Commencement 2015
Congratulations to the Class of 2015!
Peter Cooper once said: “Rewards come to those with patient industry and minds that soar.” Never before have I witnessed a student body that exemplifies this as you do. Peter Cooper would have been proud of your “patient industry”—I don’t think students anywhere work as hard. And he would have delighted in your “soaring minds.” Rewards surely will come to you.
Parents, families and friends of our graduates, please stand so that we may honor you. Achievement doesn’t occur in a vacuum. Whether it is the genes or the upbringing, or both, you deserve credit. Thank you.
Will the faculty please stand? Our dedicated faculty provide the intellectual context for the extraordinary learning experience at Cooper. Thank you.
Most of you arrived at Cooper the same year I did, for the academic year beginning in the fall of 2011. We were freshmen together, although I admit I did not live in the dorm.
We may have come from different places, literally and figuratively. And we may have had different experiences during this time.
And yet, here we are, united by this hallowed hall. The noise of democracy, of discord, of protest, is familiar to these columns, which actually stand for our right to disagree. John Cage heard cacophony as music.
At commencement, the Great Hall unites us in reflection about education’s broader purpose as envisioned by our founder: “My earnest desire,” he wrote, “is to make this building and institution … unite all in one common effort to improve each and every human being, seeing that we are bound up in one common destiny.”
So we may start from different places. And we may face in different directions. But we face a common destiny.
For Peter Cooper, a universalist, our common destiny requires those of us who benefited from opportunity to create opportunity for others. For the thin slice of humanity with a fine education, our responsibility is to give it to others.
Most importantly, we are united today because of our love for Cooper Union.
As parents know all to well, sometimes love requires doing some very tough things.
In early 2011, most of you were completing your applications to Cooper and waiting to hear if you were one of the privileged few. I was considering an offer to be the 12th president. I imagine we were attracted by some of the same exceptional qualities of Cooper.
We met as freshmen in the fall. While you were plunged into your courses, I was plunged into my own self-study course—on Cooper’s finances. I know your courses were challenging. Mine was too. Your courses led you to discover imaginary worlds, pushing the limits of thought.
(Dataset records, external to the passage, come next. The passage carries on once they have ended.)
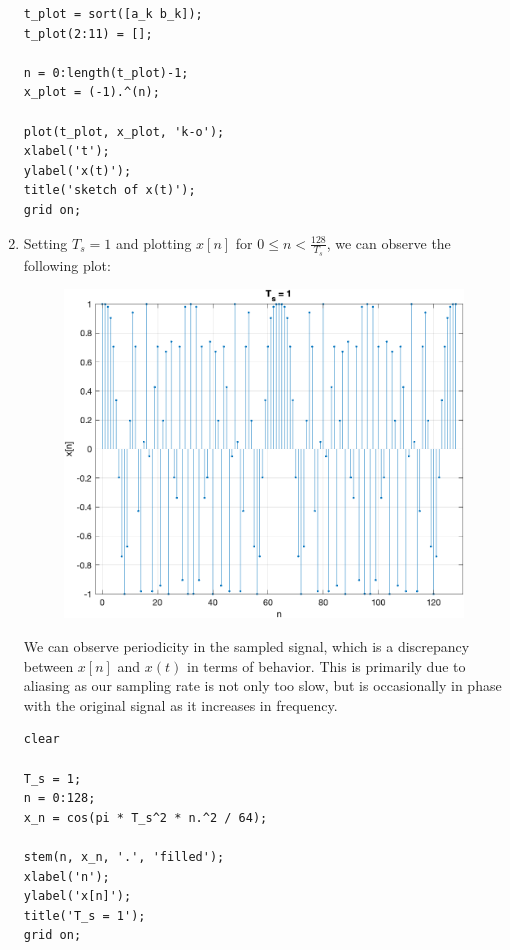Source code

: \documentclass[12pt]{article}
\begin{document}
\begin{enumerate}[label=\textbf{\alph*)}, leftmargin=2.6em]
\begin{verbatim}
t_plot = sort([a_k b_k]);
t_plot(2:11) = [];

n = 0:length(t_plot)-1;
x_plot = (-1).^(n);

plot(t_plot, x_plot, 'k-o');
xlabel('t');
ylabel('x(t)');
title('sketch of x(t)');
grid on;
\end{verbatim}

\item Setting $T_s=1$ and plotting $x[n]$ for $0\le n<\frac{128}{T_s}$, we can observe the following plot:
\begin{figure} [H]
    \centering
    \includegraphics[width=0.5\linewidth]{2c.png}
\end{figure}
We can observe periodicity in the sampled signal, which is a discrepancy between $x[n]$ and $x(t)$ in terms of behavior. This is primarily due to aliasing as our sampling rate is not only too slow, but is occasionally in phase with the original signal as it increases in frequency.

\begin{verbatim}
clear

T_s = 1;
n = 0:128;
x_n = cos(pi * T_s^2 * n.^2 / 64);

stem(n, x_n, '.', 'filled');
xlabel('n');
ylabel('x[n]');
title('T_s = 1');
grid on;
\end{verbatim}


\end{enumerate}
\end{document}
Mine did too.
But it is generally not a good idea to discover that you live in an imaginary financial world.
The shape of a building may appear to violate the laws of physics, but the foundation and internal structure cannot actually do so. If these mighty columns in the Great Hall were crumbling and in danger of collapse, creative work on the floors above could not thrive.
The truth can sometimes be brutal. It can burst a bubble, shred a narrative, explode a myth. Waiting for the elevator everyday, I see the plaque in the lobby quoting Peter Cooper saying: “Whatsoever things are true.” Financial truth is what it is, not what we want it to be. As disciplines, art, architecture, engineering —as well as the humanities and social sciences—force us to confront uncomforting truths. Indeed, that’s what an education is all about. That’s what makes Cooper Cooper.
You cannot really turn your back on the truth. It surrounds us. It is us.
I recognize it was jarring to announce during your freshman year that Cooper had only two to three years left until insolvency. But it is only because we confronted that truth that we are here today, and that we have secured our finances for generations of students to come.
As I stated in this hall during the occupation, returning to free-tuition is an aspiration. True aspirations must be realized on solid foundations.
I am grateful for all that I have learned from you, the Class of 2015. I danced—clumsily —with some of you in a Bollywood number at the Talent Show, played violin—however off-pitch—with some of you, and fumbled a volleyball with others. But most of all, I learned from you, from your shows, your critiques and your inventions. Collective learning also unites us as a community. I am happy that we learned so much together during these four years.
As you go forward today into a future that only you can shape, please remember the institution whose teaching and mentoring culture helped you realize your extraordinary talents and find your unique voices.
Be afraid of neither penetrating questions nor troubling answers. History is a dialectical process. In the words of John Lennon: “People asking questions lost in confusion, Well I tell them there are no problems, Only solutions.”